Cloud announced plans on Monday to launch a marketplace next year where website owners can sell AI modelers access to scrape their sites’ content. The marketplace is the latest step in a larger plan by Cloudflare CEO Matthew Prince to give publishers more control over how and when AI bots scrape their sites.
“If we don’t reward creators in any way, they’re going to stop creating, and that’s the problem that needs to be solved,” Prince told TechCrunch.
As a first step in its modern plan, Cloudflare on Monday launched a free monitoring tool for customers called AI Audit. Site owners will get a dashboard to view analytics about why, when, and how often AI models crawl their sites for information. Cloudflare will also let customers block AI bots on their sites with the click of a button. Site owners can block all web scrapers with AI Audit, or allow specific web scrapers if they have offers or believe their scraping is beneficial.
The AI Audit demo shared with TechCrunch shows how site owners can apply the tool. It can see where every scraper that visits your site is coming from, and it also offers select windows to see how many times scrapers from OpenAI, Meta, Amazon, and other AI model providers have visited your site.
Cloudflare is trying to solve a problem hanging over the AI industry: How will smaller publishers survive in the AI era if people apply ChatGPT instead of their website? Currently, AI model providers scour thousands of petite websites for information to feed their LLMs. While some larger publishers have struck deals with OpenAI to license content, most websites get nothing, but their content continues to be fed into popular AI models every day. This could disrupt many websites’ business models, cutting into traffic they desperately need.
Earlier this summer, AI-powered search startup Perplexity was accused of scraping websites that intentionally indicated they didn’t want to be indexed using the Robots Exclusion Protocol. Shortly after, Cloudflare rolled out a button to give customers the ability to block all AI bots with a single click.
“It was an expression of the frustration we were hearing where people felt their content was being stolen,” Prince said.
Some website owners told Business Insider that AI bots are crawling their sites so much, it was like a DDoS attack paralyzed their servers. Having your site scraped can not only be annoying, but it can literally enhance your cloud bill and impact your service.
But what if you want to block Perplexity bots but not OpenAI? Prince tells TechCrunch that Cloudflare customers are asking for tools that let them choose which AI models have access to their sites. Cloudflare’s modern tools, launching today, will let customers block some AI bots while allowing others through.
Even immense publishers that have licensing deals with OpenAI—such as TIME, Condé Nast, and The Atlantic—have relatively little insight into how much ChatGPT is scraping their sites, according to Prince. Many of them have to accept what OpenAI tells them, but the answer determines whether publishers get a good licensing deal or not.
Cloudflare’s marketplace, which will launch next year, is designed to enable smaller publishers to strike deals with AI model providers.

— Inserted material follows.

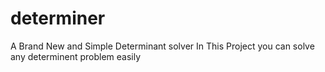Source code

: # determiner
A Brand New and Simple Determinant solver 
In This Project you can solve any determinent problem easily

“Let’s give you all the ability to do what only Reddit and Quora and the big publishers in the world have done before,” Prince said. “What if we let you set, in practice, a price for accessing and downloading content to these systems.”
While it’s a bold idea, Cloudflare isn’t sharing a fully fleshed-out idea of what its marketplace will look like. Prince says websites could charge AI model providers based on the rates at which they scrape individual websites, but it’s unclear how much they’d actually pay. He also says websites could charge a monetary fee for scraping, or simply ask AI labs to give them credit. The details are unclear.
While AI companies may initially be reluctant to pay for content they currently get for free, the Cloudflare CEO says he believes it will ultimately be good for the AI ecosystem. Prince says the current landscape, where some AI companies never pay for content, is not sustainable.